The key to being a successful professional racer is to be a professional first. You have to be a professional when you're on the track and off the track. You're a spokesperson, a representative, of the companies that sponsor you. When someone doesn't act professionally or they're immature or they just don't handle themselves in a proper manner in public, it doesn't represent the company well-or themselves.
Sponsorship is a business, and as a responsible cog in that gear, you can make or break your career, your season and your team. There are billions of dollars poured into countless racing venues around the world each year, from the karts to F1 and everything in between. There's something out there for the right person, one that can sell himself as a good investment, not to mention one hell of a good driver.Though finding support and sponsorship isn't easy, it isn't impossible. Now, get to work.

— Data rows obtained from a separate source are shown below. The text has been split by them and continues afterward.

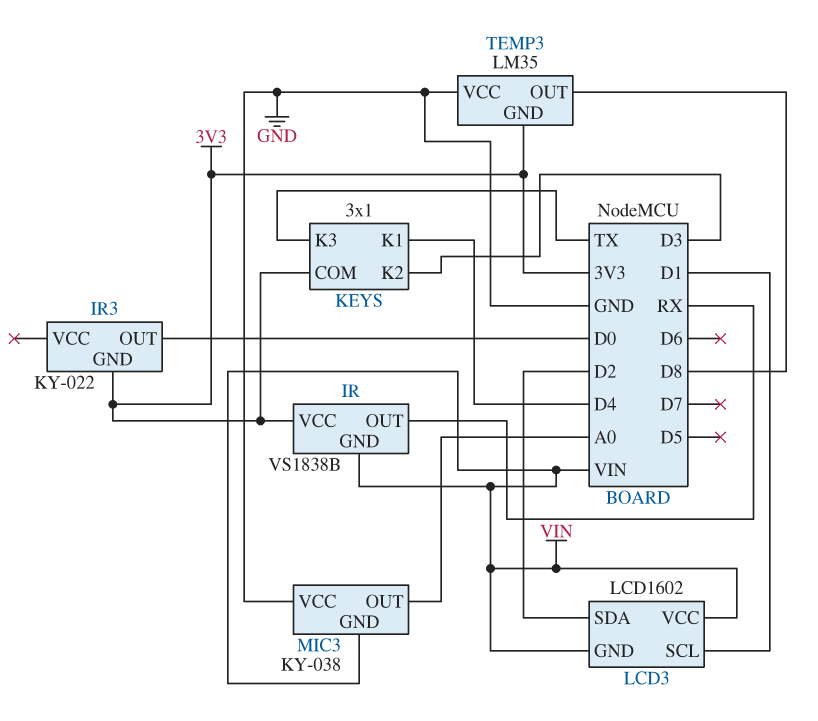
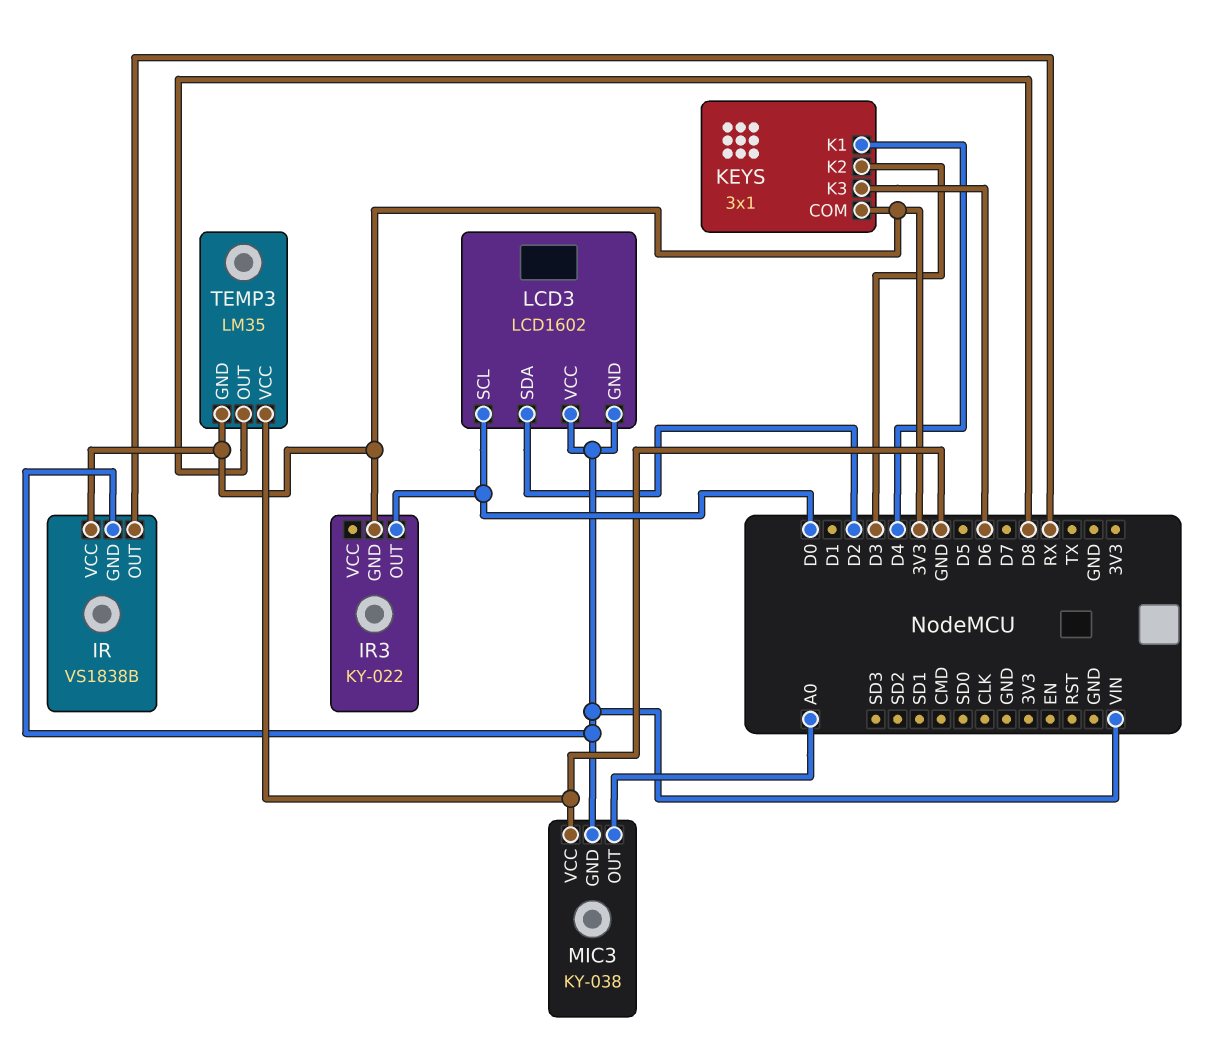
KEYS pin K3: TX -> D6
LCD3 pin SCL: D1 -> D0

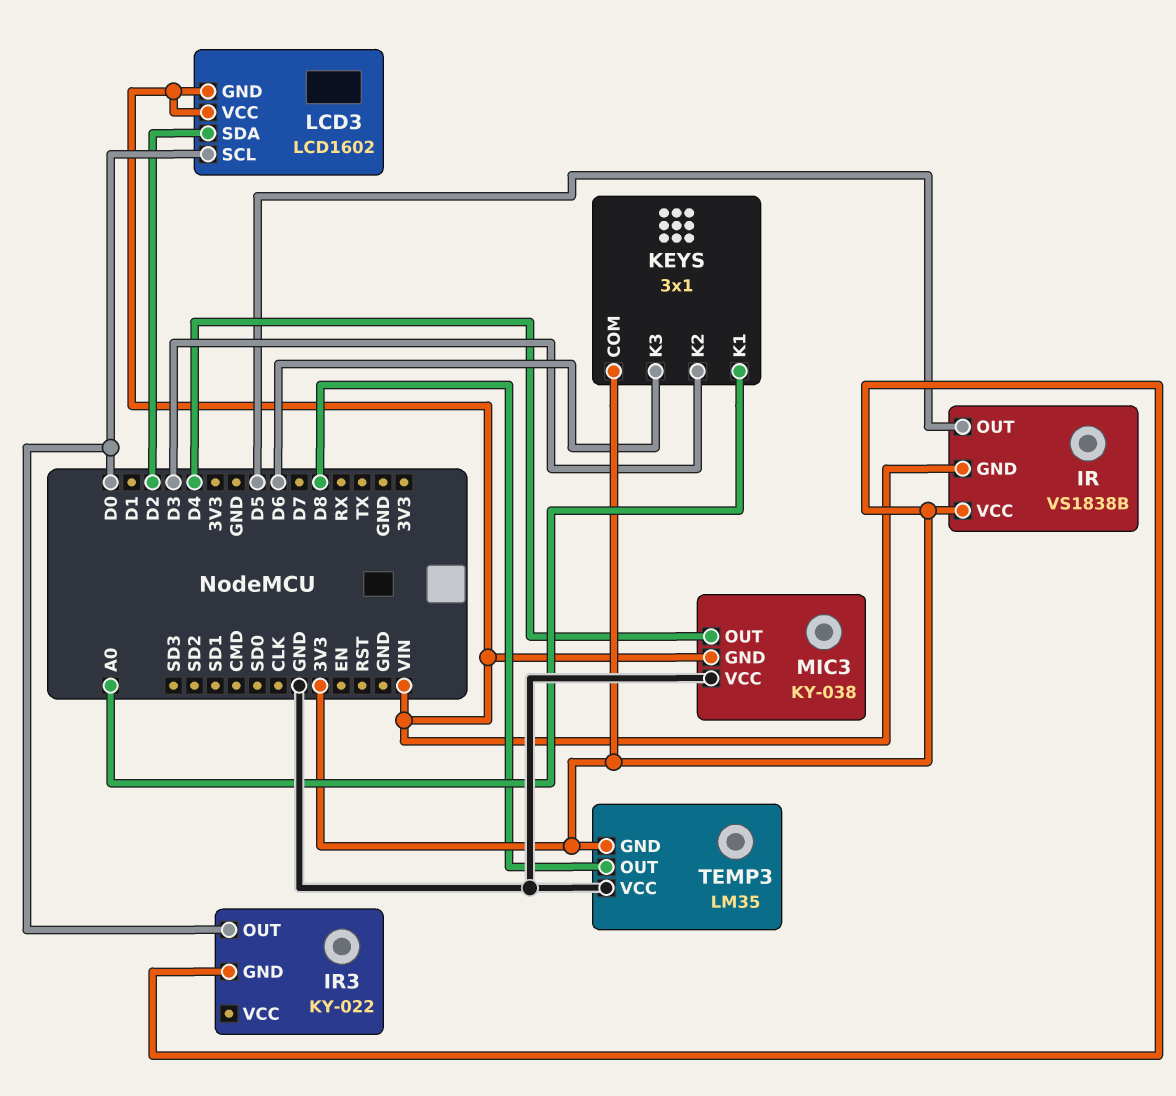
IR pin OUT: RX -> D5
KEYS pin K1: D4 -> A0
MIC3 pin OUT: A0 -> D4

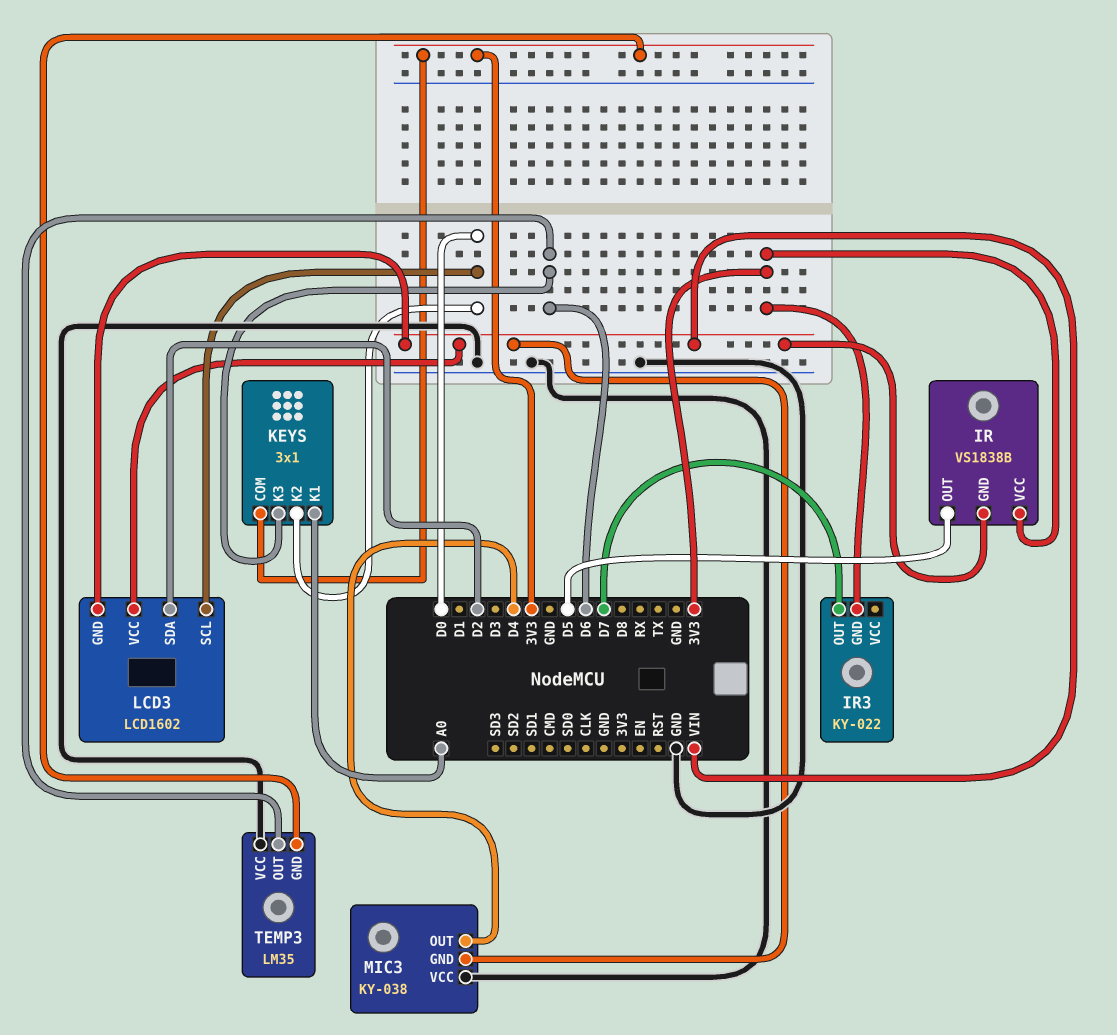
IR3 pin OUT: D0 -> D7
KEYS pin K2: D3 -> D0
TEMP3 pin OUT: D8 -> D6

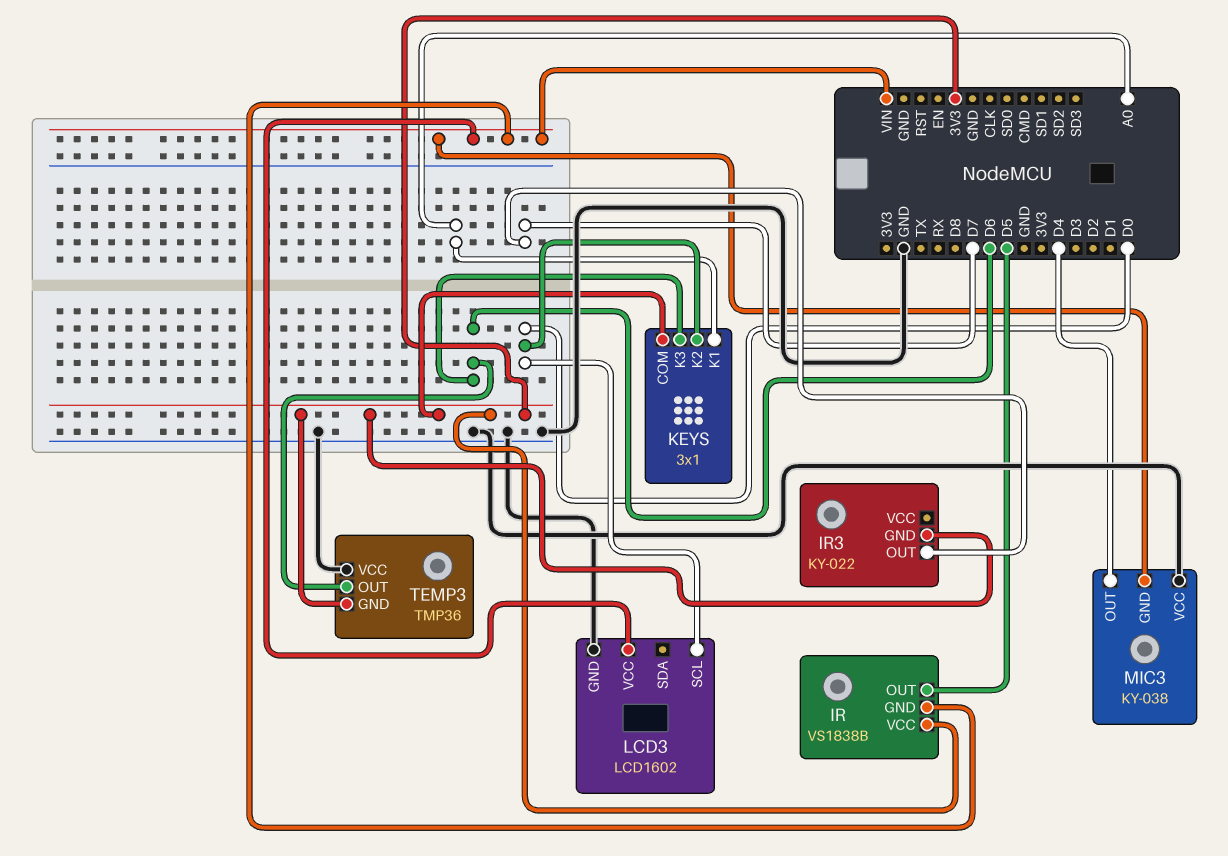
LCD3 pin GND: VIN -> GND
LCD3 pin SDA: D2 -> none
TEMP3: LM35 -> TMP36

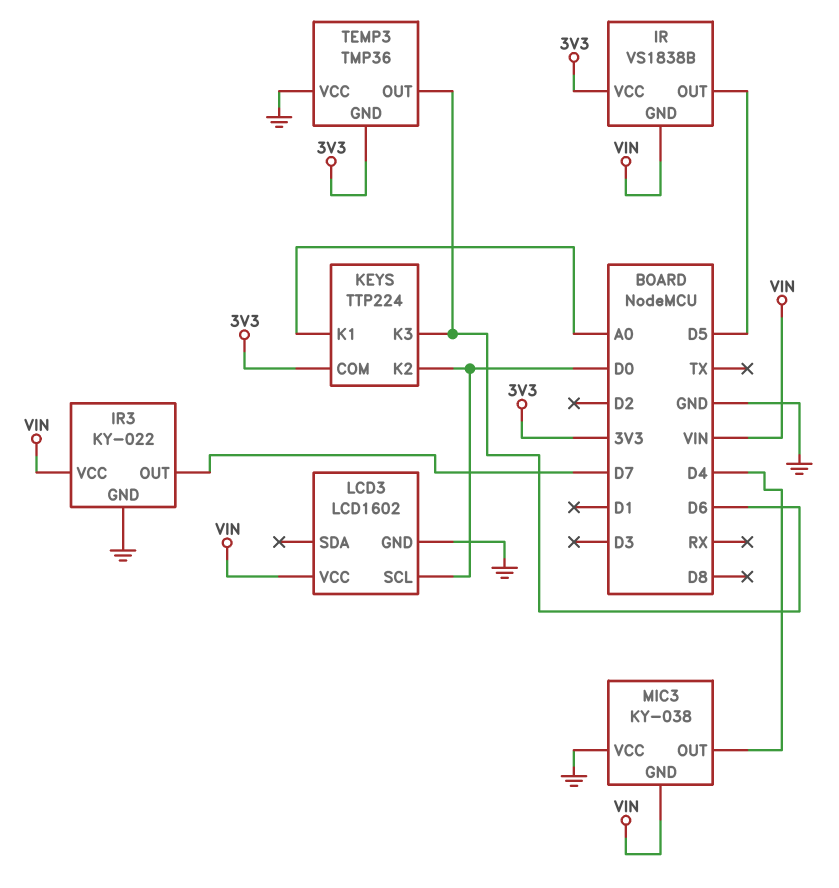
IR3 pin GND: 3V3 -> GND
IR3 pin VCC: none -> VIN
KEYS: 3x1 -> TTP224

From Charlie Hayes' book Get Sponsored, here are his top ten tips to help you get sponsored and keep the sponsors happy
1.Don't send proposals blindly to companies. They will more than likely end up in the trash.
2.After meeting a prospective sponsor in person, follow up with a presentation that explains everything about your team, career, car and future plans, including market, venue, and audience opportunities for the sponsor.
3.Know your numbers. Make sure you understand every cost that your team will incur and who will pay for them, up front.
4.Learn how to create a commitment from your sponsors. Know how to make things happen by being unwilling to settle for "no."
5.Persistence pays. Never give up no matter how far-fetched the situation seems.
6.Automate by using computer programs to keep in constant contact with your sponsors. Check out Symantec's Act! for Windows or another contact management software.
7.Never stop learning, but know what is good advice and what is fluff.
8.Listen to others and find out what they really want orneed from your team.
9.Give your word and keep it.
10.Accountability. Be responsible for your actions. If you make a mistake, be the first one to admit it and quickly resolve the issue.